Secretary of State Hillary Clinton (R) welcomes Myanmar President Thein Sein (L) before a meeting in Siem Reap on July 13. Clinton met Myanmar President Thein Sein for landmark discussions days after Washington eased its sanctions on the once-pariah state.

Tang Chhin Sothy/AFP/Getty Images

Ellen Bork is the Director of Democracy and Human Rights at the Foreign Policy Initiative.

President Obama's announcement last fall of a "pivot" to Asia has been greeted with skepticism. For one thing, there will be no appreciable increase in U.S. military assets in the region any time soon. Furthermore, even for an administration generally unconvincing in its commitment to the promotion of democracy and human rights abroad, Team Obama has been remarkably timid in advancing any such agenda in this region of 4 billion people.

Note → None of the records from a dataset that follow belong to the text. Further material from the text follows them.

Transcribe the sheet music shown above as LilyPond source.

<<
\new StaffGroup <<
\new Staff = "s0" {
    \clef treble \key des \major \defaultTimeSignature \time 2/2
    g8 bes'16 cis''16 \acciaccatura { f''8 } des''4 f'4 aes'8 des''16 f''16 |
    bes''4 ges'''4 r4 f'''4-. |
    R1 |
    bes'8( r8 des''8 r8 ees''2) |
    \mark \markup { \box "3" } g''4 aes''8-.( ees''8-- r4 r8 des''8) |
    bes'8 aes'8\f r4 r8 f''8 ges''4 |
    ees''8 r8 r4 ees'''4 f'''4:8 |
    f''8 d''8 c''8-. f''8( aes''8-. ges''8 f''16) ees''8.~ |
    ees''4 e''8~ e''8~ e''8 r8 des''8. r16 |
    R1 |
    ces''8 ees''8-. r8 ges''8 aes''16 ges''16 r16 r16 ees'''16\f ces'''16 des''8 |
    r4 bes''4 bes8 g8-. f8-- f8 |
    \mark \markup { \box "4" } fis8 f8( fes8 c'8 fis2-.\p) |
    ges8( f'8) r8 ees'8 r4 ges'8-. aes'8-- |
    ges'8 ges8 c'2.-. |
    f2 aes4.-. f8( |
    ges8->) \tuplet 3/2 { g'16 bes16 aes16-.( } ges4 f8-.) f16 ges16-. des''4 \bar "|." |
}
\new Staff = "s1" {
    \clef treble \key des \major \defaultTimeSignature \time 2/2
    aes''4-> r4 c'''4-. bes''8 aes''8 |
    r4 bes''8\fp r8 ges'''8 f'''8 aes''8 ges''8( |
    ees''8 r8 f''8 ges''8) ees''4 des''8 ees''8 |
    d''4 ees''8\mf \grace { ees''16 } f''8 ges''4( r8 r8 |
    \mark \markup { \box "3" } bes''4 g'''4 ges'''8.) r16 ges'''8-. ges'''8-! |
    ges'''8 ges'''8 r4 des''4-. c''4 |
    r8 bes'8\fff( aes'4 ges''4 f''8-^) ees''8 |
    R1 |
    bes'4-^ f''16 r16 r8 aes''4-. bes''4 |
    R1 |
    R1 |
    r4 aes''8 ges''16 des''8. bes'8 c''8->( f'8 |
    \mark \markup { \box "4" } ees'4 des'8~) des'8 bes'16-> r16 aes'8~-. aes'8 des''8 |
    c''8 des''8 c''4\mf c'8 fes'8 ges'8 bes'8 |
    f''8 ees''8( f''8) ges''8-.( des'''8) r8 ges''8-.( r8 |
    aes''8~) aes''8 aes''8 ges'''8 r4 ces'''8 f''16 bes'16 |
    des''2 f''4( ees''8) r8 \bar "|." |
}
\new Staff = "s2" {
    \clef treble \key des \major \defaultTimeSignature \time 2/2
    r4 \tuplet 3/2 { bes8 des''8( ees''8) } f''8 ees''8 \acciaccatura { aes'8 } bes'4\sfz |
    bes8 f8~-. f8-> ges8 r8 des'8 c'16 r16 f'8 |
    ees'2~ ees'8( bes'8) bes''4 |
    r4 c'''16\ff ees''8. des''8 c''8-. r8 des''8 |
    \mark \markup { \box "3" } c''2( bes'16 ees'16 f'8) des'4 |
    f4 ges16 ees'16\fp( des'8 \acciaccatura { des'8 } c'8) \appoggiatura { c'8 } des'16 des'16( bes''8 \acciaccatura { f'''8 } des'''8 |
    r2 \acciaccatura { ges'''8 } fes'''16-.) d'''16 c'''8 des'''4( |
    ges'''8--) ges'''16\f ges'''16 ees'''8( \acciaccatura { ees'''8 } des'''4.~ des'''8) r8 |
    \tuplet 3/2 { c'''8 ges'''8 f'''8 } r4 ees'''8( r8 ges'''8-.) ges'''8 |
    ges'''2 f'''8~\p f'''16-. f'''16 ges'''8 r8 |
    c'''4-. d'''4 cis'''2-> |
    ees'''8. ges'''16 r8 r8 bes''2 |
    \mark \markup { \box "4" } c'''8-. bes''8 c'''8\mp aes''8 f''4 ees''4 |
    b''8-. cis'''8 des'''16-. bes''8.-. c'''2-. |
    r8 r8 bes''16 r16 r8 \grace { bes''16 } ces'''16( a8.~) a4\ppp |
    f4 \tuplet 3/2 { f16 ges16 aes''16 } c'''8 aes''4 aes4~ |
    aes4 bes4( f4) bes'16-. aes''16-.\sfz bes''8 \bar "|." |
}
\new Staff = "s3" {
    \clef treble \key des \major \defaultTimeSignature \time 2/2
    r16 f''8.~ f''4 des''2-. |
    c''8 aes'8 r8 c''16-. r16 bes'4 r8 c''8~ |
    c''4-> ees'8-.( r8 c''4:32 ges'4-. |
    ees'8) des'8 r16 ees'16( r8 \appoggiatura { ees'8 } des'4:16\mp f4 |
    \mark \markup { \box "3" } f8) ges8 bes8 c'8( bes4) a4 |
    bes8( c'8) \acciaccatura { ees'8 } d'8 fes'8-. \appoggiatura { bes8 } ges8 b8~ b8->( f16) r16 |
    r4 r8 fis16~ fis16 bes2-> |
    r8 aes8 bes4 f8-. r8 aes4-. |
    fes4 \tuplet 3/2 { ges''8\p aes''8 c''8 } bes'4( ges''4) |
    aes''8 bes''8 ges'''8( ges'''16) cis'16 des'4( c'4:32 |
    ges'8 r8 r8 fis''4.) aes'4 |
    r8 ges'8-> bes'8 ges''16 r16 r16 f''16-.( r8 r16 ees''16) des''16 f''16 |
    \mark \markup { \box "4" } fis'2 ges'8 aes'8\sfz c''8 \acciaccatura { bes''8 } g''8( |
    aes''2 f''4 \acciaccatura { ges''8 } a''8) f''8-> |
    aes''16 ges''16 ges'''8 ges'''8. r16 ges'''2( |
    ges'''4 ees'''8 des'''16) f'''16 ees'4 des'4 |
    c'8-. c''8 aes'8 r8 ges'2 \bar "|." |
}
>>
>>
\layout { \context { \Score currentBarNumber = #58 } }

So it was encouraging that on her swing through Asia last week, Secretary of State Hillary Clinton told a conference in Mongolia that support for democracy and rights are at the "heart" of the Asia pivot. She also left no doubt about the biggest obstacle to democracy's success in Asia. In several passages that seemed directed at China, Clinton rejected the idea that economic success could be sustained in the absence of political reform and the rule of law. Repression, she said, can "create the illusion of security, but illusions fade because people's yearnings for liberty do not." Unfortunately this welcome rhetoric was absent when it came time to meet China's foreign minister and Vietnam's Communist party general secretary.

The administration also raised doubts about its commitment to democracy and human rights when it took a backward step in its Burma policy, easing sanctions on investment there, including in the energy sector. President Obama abandoned an earlier "step by step" approach that was supposed to maximize the benefit to Burma's people by allowing investment in sectors like tourism, manufacturing, and agriculture first, and only later, after progress on institutionalizing democracy, in sectors controlled by the unreformed, brutal military, like natural gas.

Washington's move undermined Aung San Suu Kyi, Burma's democracy leader, who recently warned against allowing investment in the state-controlled oil and gas industry until guarantees of transparency could be implemented. With a small presence in Burma's parliament, Suu Kyi and her National League for Democracy party have limited political capital during a precarious phase that will last at least until elections in 2015 offer a chance for the popular democratic movement to consolidate its position. American support during this time is vital.

America's conduct of its foreign policy can never be separated from its identity as the world's leading democracy. "It is who we are," President Obama likes to say of America's commitment to democratic values and human rights. Indeed, the United States contributed to democratic transitions in the Philippines, Taiwan, and South Korea that transformed the region.

Those of course were small authoritarian regimes, ones that did not seek to project their power or political model. In China, Washington faces a bigger and more complicated challenge. The secretary of state staked out an ambitious position in her Mongolia remarks. If the United States fails to follow through, the Asia pivot will lose credibility. Asia's people will lose much more.